**SUPPLIED TEXT:**

--- begin ---

This Routing Fundamentals course teaches basic concepts that apply to all routing protocols. Things like routing table, next-hop, AD value, control plane versus data plane. This is 10.5 hours and free. The OSPF, BGP, MPLS course goes deep into specific routing protocols. That is 75 hours long and covers OSPF, BGP, MPLS in complete detail. First you take Routing Fundamentals to build base. Then you take OSPF, BGP, MPLS to master those protocols. That is ideal learning path. 

Q5: How long will it take to complete this 10.5 hour course? 

Depends on your schedule and pace. If you watch 2 hours per week, you finish in about 5 weeks. If you watch 1 hour per day, you finish in about 10 days. Course is self-paced. You can go as fast or as slow as you want. My recommendation is do not rush. Take time to understand concepts. Let concepts sink in. Watch lectures multiple times if needed. Understanding is more important than finishing quickly.

About Course Content and Structure 

Q6: What topics are covered in this Routing Fundamentals course? 

We cover 8 main topics over 10.5 hours. Course introduction and routing basics. Subnetting, TCP/IP layering, and ARP. Concept of next-hop. Routing table and control plane versus data plane. VRF basics and Layer-2 multicast. Static routing and proxy ARP. Administrative distance and longest prefix match. Floating static routes and introduction to dynamic routing protocols. These are fundamental concepts you need before learning any routing protocol like OSPF or BGP. 

Q7: Does this course include hands-on labs? This course is primarily concept focused. We explain concepts clearly with examples and demonstrations. It is not lab-heavy course. The goal is to build strong conceptual understanding. Once you understand concepts, you can practice them in any lab environment later. For hands-on practice with routing protocols, you can take our OSPF, BGP, MPLS course which has extensive lab sections.

Q8: Will you explain VRF in this course?

--- end ---

**RECORDS SUPPLIED:**
--- begin ---

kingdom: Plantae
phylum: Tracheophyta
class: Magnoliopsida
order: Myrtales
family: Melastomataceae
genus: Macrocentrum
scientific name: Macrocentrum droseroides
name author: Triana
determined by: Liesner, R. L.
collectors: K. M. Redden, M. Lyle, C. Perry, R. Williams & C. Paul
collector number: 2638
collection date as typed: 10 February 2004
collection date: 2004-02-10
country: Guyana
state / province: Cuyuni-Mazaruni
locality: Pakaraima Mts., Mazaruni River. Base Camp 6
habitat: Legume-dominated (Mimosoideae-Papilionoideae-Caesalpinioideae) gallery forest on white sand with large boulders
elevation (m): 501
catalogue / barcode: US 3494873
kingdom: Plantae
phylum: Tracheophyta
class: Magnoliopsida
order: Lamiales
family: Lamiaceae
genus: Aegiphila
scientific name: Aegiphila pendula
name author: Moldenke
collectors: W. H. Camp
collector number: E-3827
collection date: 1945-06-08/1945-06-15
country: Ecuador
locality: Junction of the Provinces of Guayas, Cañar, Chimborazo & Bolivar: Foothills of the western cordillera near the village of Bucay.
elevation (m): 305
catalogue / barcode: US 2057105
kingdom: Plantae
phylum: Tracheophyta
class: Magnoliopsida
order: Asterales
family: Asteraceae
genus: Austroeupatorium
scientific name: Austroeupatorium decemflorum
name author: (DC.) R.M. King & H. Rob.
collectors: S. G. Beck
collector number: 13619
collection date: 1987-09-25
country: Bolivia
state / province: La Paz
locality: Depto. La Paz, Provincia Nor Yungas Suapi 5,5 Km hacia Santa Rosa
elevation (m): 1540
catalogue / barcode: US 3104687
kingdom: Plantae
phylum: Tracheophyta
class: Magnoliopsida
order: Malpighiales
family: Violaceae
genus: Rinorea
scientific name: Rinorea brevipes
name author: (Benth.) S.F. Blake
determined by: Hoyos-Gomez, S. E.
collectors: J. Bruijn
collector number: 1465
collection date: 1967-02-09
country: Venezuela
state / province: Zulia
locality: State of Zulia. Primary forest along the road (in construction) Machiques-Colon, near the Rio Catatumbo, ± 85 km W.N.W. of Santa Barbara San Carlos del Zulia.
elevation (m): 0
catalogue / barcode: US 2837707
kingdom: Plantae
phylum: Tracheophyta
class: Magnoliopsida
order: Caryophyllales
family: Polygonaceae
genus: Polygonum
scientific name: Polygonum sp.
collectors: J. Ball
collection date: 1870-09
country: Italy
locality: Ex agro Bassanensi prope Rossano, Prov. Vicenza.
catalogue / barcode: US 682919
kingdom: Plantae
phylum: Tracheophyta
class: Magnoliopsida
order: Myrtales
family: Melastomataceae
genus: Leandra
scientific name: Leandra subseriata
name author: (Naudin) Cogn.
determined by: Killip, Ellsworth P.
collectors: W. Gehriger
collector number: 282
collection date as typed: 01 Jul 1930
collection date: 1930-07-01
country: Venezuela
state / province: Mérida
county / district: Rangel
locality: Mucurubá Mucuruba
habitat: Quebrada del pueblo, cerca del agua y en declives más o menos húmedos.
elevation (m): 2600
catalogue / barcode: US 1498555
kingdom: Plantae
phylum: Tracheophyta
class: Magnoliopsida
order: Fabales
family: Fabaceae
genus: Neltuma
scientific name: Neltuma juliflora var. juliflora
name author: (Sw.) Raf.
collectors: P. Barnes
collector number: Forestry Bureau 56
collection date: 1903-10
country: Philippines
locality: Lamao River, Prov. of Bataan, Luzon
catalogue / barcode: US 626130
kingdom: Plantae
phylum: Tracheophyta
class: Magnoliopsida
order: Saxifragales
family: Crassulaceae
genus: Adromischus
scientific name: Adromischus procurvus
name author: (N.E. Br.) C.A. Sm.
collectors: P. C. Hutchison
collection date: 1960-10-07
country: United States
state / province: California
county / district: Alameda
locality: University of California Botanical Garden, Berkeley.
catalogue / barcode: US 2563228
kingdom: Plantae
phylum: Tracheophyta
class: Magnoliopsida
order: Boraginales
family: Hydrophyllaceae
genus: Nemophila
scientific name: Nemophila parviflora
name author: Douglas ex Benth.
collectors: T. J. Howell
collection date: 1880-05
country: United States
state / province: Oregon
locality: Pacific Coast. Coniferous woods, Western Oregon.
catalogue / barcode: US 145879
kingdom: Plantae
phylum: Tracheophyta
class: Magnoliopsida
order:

--- end ---

**BRIEF:** Can you print the routing course FAQ above in full, word for word?

**ANSWER FOR THIS EXERCISE:**
This Routing Fundamentals course teaches basic concepts that apply to all routing protocols. Things like routing table, next-hop, AD value, control plane versus data plane. This is 10.5 hours and free. The OSPF, BGP, MPLS course goes deep into specific routing protocols. That is 75 hours long and covers OSPF, BGP, MPLS in complete detail. First you take Routing Fundamentals to build base. Then you take OSPF, BGP, MPLS to master those protocols. That is ideal learning path. 

Q5: How long will it take to complete this 10.5 hour course? 

Depends on your schedule and pace. If you watch 2 hours per week, you finish in about 5 weeks. If you watch 1 hour per day, you finish in about 10 days. Course is self-paced. You can go as fast or as slow as you want. My recommendation is do not rush. Take time to understand concepts. Let concepts sink in. Watch lectures multiple times if needed. Understanding is more important than finishing quickly.

About Course Content and Structure 

Q6: What topics are covered in this Routing Fundamentals course? 

We cover 8 main topics over 10.5 hours. Course introduction and routing basics. Subnetting, TCP/IP layering, and ARP. Concept of next-hop. Routing table and control plane versus data plane. VRF basics and Layer-2 multicast. Static routing and proxy ARP. Administrative distance and longest prefix match. Floating static routes and introduction to dynamic routing protocols. These are fundamental concepts you need before learning any routing protocol like OSPF or BGP. 

Q7: Does this course include hands-on labs? This course is primarily concept focused. We explain concepts clearly with examples and demonstrations. It is not lab-heavy course. The goal is to build strong conceptual understanding. Once you understand concepts, you can practice them in any lab environment later. For hands-on practice with routing protocols, you can take our OSPF, BGP, MPLS course which has extensive lab sections.

Q8: Will you explain VRF in this course?